Moi par exemple, raconte-t-il, j’ai été chassé de deux maisons dans moins d’une année parce qu’il m’est difficile de payer le loyer, je suis endetté ici et là, mes colocataires commencent même à se lasser et douter de moi car je ne contribue plus pour la ration. « Et à chaque fois qu’on demande ce qui se passe, la réponse est toujours la même : il faut attendre ! »
Et c’est pareil pour un autre étudiant habitant dans le quartier de Kanyosha au sud de la ville de Bujumbura.
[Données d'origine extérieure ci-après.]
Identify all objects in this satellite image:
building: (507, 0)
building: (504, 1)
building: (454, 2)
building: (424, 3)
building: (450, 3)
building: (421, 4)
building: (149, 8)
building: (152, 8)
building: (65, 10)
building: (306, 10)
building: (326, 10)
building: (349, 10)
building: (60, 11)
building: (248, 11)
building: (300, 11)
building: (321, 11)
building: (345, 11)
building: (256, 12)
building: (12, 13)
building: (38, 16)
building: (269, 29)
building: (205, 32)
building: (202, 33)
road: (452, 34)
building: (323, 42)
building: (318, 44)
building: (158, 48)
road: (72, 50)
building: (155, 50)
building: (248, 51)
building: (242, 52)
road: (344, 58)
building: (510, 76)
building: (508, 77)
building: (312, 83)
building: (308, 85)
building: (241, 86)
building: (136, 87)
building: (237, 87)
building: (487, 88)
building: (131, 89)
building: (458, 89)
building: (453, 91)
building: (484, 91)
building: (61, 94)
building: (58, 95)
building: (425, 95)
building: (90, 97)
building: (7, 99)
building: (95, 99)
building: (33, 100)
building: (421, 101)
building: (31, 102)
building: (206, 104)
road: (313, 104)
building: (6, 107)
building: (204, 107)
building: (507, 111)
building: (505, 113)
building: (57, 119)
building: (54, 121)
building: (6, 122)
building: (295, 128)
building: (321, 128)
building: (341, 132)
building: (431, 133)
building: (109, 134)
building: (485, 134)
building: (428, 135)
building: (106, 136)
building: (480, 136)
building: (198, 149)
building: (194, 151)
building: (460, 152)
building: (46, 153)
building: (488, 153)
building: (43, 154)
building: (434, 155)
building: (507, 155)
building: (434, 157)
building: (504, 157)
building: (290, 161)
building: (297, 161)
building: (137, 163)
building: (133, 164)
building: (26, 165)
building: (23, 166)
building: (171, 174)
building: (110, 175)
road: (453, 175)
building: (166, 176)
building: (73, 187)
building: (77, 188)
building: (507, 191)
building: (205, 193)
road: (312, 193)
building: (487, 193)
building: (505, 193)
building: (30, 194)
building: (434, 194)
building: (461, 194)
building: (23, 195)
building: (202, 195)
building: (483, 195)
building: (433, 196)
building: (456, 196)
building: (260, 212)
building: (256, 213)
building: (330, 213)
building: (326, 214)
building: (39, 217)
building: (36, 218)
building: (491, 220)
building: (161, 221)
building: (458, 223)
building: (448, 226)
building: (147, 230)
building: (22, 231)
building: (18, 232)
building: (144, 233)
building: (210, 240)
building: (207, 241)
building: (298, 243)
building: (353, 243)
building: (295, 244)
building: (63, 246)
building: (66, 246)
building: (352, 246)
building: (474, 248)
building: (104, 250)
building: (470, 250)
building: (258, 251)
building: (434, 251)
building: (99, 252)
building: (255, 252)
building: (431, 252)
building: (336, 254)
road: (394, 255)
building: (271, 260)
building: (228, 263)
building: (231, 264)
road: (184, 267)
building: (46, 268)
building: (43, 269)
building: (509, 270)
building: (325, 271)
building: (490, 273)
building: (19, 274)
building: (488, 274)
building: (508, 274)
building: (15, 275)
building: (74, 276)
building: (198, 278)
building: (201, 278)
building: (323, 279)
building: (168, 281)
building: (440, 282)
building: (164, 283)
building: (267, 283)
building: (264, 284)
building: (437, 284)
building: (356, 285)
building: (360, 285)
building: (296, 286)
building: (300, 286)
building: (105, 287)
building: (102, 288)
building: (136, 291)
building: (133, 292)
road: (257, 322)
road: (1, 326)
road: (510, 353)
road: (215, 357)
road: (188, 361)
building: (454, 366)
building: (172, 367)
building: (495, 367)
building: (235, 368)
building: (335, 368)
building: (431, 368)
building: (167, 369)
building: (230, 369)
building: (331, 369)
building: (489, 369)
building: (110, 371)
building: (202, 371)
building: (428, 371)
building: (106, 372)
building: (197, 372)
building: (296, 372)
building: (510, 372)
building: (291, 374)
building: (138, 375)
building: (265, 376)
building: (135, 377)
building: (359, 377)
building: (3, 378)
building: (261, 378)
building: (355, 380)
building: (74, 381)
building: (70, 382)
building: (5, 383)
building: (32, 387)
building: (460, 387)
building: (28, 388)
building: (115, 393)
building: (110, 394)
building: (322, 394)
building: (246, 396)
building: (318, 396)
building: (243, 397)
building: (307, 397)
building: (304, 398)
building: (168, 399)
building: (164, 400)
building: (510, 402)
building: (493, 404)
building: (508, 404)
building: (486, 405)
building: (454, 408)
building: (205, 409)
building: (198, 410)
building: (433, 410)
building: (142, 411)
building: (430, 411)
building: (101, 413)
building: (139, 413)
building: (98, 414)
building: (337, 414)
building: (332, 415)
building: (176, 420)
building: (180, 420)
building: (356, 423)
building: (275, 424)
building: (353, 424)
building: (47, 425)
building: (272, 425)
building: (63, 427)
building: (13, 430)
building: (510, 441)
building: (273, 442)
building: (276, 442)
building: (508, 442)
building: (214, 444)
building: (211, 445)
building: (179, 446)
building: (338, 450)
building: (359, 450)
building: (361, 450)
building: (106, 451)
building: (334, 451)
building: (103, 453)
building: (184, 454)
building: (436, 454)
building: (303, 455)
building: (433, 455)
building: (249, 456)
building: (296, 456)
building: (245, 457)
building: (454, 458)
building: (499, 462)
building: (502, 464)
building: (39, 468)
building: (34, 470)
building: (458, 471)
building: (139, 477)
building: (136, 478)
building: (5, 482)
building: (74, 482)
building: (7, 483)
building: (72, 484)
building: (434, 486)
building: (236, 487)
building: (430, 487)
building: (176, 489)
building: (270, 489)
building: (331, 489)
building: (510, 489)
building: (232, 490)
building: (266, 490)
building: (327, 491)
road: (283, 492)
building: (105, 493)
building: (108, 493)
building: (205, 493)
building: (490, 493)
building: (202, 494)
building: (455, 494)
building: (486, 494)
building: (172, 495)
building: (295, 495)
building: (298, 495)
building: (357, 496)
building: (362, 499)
Comme les étudiants ne vivent plus dans les campus, explique-t-il, se déplacer de Kanyosha vers le campus à pied par manque de moyens le matin et le soir ou même l’après-midi, me prend tout le temps que je devais utiliser pour préparer mes cours.
« Des fois, il arrive que je me retrouve dans l’impossibilité d’avoir un peu d’argent pour la photocopie des syllabus ». La plupart des étudiants approchés demandent que leur prêt-bourse soit majoré au vu du coût de la vie.
Selon le représentant des étudiants à l’université du Burundi, Révérien Bizindavyi, ces informations de 6 mois d’arriérés de prêt-bourse sont totalement fausses.
D’après lui, ces étudiants en Bac II ont reçu leurs prêt-bourses le 23 décembre 2022 et leur nouveau contrat de décaissement est sorti le 8 février 2023 et signé le 27 février de cette année.
« Il n’y a pas de retard car ils ont signé un contrat de 2 mois », fait-il savoir. Au contraire, insiste-t-il, ce qu’il faut réclamer, c’est que le prêt-bourse soit revu à la hausse. « C’est la seule réclamation fondée ».
Interrogé sur ces irrégularités, le responsable du Bureau des Bourses et Stages, dit qu’il n’a rien à ajouter à ce que le représentant des étudiants a déclaré.